Just as trauma increases the risk of mental illness, mental illness can exacerbate the effects of trauma. In addition, substance abuse can complicate the picture, and lead to poorer treatment outcomes.

Because trauma is so common, and critical to recovery, experts recommend screening all clients for a history of trauma. There are many tools available – some focus primarily on exposure to traumatic events.  Others concentrate more on symptoms related to trauma exposure. 
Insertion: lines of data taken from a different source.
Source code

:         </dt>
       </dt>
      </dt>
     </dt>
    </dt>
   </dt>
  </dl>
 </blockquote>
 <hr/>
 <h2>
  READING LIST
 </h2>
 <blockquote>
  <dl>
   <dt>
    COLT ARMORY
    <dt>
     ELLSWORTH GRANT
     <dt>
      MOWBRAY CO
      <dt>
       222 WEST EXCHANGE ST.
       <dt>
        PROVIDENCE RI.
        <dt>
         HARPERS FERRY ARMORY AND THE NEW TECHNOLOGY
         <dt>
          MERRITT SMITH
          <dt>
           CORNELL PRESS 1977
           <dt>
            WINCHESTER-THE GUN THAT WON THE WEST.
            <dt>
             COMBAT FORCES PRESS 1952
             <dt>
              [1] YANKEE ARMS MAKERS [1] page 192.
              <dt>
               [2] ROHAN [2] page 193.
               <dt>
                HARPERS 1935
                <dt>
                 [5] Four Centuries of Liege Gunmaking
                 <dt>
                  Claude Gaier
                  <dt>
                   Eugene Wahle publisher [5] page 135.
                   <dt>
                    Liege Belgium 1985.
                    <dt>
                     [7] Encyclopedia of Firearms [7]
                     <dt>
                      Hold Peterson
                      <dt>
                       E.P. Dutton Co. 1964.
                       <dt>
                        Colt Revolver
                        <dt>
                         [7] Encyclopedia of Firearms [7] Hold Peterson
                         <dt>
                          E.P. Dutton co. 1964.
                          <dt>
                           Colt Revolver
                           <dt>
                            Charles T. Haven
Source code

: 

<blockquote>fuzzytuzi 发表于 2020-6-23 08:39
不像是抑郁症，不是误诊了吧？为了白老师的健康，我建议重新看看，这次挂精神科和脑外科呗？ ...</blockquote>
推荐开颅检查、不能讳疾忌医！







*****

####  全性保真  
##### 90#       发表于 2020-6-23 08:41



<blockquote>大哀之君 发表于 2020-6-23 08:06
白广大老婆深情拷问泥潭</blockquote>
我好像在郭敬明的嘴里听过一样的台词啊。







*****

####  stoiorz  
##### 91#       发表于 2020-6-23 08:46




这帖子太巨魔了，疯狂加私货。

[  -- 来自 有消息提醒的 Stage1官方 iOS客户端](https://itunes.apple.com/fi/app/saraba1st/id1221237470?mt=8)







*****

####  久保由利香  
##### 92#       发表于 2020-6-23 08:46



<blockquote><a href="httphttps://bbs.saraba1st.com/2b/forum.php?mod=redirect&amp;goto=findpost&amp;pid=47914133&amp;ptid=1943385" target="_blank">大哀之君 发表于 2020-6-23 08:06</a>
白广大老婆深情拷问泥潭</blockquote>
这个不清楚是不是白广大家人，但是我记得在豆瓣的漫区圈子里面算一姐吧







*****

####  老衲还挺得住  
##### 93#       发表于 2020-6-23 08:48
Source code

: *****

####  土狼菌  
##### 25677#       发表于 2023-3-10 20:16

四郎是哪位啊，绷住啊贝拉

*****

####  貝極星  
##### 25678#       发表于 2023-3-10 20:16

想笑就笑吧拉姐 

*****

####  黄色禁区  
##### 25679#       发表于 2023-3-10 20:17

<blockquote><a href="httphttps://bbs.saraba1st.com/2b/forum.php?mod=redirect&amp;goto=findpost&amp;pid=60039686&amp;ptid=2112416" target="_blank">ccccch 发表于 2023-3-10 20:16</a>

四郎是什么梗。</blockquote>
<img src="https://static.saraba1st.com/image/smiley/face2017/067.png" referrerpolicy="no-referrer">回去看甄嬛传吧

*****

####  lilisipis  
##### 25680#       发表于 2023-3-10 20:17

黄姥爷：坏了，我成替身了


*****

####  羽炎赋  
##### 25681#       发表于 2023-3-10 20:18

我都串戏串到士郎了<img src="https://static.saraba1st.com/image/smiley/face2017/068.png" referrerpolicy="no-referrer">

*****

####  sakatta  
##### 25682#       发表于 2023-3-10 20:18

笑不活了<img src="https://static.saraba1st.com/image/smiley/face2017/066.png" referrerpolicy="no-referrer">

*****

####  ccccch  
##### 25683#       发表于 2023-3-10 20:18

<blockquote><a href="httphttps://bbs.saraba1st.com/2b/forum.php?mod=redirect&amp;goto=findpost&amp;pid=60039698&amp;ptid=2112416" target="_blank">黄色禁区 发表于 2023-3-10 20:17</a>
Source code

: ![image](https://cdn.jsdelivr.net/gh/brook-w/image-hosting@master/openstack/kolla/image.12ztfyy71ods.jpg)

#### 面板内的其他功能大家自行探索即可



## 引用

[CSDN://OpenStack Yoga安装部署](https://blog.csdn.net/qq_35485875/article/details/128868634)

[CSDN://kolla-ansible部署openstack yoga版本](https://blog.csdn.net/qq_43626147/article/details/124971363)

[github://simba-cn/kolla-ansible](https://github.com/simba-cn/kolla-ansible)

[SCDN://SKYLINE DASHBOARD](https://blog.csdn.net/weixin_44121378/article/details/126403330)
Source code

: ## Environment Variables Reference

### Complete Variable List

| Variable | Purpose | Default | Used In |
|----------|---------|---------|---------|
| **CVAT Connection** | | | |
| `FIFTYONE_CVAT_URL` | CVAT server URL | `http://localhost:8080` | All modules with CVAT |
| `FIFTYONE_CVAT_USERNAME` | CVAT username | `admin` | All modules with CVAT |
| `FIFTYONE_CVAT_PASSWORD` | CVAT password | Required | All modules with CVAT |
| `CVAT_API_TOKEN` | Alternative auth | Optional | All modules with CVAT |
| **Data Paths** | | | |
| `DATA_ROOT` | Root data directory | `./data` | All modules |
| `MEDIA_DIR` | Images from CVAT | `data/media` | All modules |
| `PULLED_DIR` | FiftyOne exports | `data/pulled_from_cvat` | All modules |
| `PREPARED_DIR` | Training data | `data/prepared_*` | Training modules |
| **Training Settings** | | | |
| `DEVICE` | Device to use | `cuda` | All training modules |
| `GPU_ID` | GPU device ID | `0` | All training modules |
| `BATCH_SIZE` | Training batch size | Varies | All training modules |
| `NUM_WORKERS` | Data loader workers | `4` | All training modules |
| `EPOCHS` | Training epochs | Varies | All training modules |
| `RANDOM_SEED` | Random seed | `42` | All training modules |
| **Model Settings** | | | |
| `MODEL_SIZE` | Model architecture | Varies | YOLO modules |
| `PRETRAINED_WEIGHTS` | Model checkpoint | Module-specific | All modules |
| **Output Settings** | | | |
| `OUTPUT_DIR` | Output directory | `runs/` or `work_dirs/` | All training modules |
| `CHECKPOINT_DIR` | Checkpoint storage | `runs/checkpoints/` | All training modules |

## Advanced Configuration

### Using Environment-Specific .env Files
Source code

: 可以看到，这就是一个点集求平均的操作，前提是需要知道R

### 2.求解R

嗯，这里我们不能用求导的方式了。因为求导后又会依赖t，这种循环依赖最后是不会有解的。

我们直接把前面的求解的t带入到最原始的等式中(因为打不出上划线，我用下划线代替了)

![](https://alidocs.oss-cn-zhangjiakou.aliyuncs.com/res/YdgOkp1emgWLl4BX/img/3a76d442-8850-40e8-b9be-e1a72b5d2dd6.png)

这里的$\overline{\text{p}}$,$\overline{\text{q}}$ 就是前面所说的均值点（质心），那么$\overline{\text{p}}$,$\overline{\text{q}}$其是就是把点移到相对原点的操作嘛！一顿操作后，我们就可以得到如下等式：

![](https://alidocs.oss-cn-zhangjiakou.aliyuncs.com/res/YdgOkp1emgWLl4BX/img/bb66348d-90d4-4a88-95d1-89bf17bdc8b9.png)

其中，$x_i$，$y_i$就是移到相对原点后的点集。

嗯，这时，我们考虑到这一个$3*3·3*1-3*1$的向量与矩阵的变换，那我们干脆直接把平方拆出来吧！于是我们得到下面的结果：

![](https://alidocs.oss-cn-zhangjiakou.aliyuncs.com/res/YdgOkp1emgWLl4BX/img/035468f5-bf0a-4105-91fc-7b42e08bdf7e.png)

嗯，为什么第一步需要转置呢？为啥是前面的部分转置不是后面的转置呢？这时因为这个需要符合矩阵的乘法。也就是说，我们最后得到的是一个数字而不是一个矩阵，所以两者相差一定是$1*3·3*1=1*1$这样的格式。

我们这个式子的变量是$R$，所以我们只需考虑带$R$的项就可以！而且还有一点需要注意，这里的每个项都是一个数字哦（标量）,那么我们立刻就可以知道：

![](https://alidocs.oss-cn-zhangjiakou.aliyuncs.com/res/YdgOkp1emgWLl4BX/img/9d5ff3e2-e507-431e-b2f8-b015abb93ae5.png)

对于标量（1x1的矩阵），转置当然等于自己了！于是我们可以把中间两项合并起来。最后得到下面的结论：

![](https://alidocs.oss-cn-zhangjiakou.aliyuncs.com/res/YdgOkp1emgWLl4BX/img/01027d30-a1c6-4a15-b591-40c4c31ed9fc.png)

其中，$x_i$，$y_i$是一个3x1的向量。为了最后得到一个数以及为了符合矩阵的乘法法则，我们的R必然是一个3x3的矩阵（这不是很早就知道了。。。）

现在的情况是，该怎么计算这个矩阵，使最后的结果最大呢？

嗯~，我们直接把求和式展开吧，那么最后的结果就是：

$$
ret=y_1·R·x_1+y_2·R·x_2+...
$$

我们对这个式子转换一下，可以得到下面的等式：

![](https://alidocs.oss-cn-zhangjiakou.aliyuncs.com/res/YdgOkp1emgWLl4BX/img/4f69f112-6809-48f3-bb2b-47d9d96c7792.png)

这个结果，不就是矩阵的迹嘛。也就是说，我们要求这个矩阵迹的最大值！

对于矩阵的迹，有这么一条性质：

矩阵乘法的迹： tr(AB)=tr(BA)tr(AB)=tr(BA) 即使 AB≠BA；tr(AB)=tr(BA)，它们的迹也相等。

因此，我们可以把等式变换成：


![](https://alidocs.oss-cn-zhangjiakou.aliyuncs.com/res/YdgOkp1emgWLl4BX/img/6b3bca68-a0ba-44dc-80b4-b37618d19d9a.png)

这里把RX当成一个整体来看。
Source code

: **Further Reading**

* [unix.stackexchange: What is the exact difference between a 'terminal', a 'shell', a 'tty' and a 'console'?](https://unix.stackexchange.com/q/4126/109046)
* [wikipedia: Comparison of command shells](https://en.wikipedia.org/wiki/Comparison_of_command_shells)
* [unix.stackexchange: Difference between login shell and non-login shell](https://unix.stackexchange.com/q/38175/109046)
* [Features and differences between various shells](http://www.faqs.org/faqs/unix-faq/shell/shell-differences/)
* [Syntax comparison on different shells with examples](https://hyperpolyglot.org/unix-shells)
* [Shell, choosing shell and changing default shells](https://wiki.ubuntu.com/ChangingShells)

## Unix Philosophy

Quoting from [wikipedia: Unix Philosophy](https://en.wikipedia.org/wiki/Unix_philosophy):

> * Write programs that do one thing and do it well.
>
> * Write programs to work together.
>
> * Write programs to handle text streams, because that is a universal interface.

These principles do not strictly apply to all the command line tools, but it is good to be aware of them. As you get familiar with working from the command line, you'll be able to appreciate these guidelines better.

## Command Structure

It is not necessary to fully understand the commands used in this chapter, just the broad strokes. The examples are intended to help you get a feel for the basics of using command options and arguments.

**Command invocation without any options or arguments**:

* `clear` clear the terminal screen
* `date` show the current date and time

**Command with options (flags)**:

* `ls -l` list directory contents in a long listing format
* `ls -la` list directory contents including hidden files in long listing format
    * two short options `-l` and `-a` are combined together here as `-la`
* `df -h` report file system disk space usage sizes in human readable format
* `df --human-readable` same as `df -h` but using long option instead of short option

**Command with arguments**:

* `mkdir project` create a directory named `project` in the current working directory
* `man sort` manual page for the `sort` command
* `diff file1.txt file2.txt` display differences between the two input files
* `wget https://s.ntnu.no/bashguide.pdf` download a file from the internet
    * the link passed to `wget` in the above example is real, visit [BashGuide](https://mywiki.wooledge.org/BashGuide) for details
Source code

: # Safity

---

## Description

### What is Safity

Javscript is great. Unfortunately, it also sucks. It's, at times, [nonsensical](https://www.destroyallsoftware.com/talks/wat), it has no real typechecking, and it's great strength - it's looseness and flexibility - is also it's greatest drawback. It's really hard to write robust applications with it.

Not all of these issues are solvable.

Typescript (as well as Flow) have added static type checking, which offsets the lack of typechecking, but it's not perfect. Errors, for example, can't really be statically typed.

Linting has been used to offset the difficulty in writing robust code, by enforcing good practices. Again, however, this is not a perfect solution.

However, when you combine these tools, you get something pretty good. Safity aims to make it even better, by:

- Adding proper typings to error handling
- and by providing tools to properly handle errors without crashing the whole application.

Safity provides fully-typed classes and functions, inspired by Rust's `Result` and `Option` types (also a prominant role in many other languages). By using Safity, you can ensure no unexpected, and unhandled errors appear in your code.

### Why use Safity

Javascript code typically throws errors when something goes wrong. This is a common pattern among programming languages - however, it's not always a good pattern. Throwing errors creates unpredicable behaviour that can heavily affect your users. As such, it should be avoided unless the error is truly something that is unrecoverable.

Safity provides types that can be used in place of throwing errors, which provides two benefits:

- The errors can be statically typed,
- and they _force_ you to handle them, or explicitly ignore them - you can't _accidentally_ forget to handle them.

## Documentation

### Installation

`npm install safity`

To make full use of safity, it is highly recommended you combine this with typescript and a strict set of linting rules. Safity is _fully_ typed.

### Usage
Either way, having information about a person’s trauma history can:

  • prevent misdiagnosis related to symptoms, such as dissociation, which may result from trauma, but also appear in conditions unrelated to trauma
  • increase engagement in therapy
  • decrease the risk of relapse
  • forestall premature termination
  • improve patient outcomes

For additional information on the need to screen for trauma, instruments to do so, and more, download Trauma-Informed Care in Behavioral Health Services – TIP 57. This 342-page publication from the Substance Abuse and Mental Health Administration Services Administration (SAMHSA), justifiably rated five out of five stars by readers, has easy-to-use sections for clinicians and administrators, as well as a research review.


The opinions expressed in RECOVERe-works do not necessarily reflect the views of the Coalition of Behavioral Health Agencies.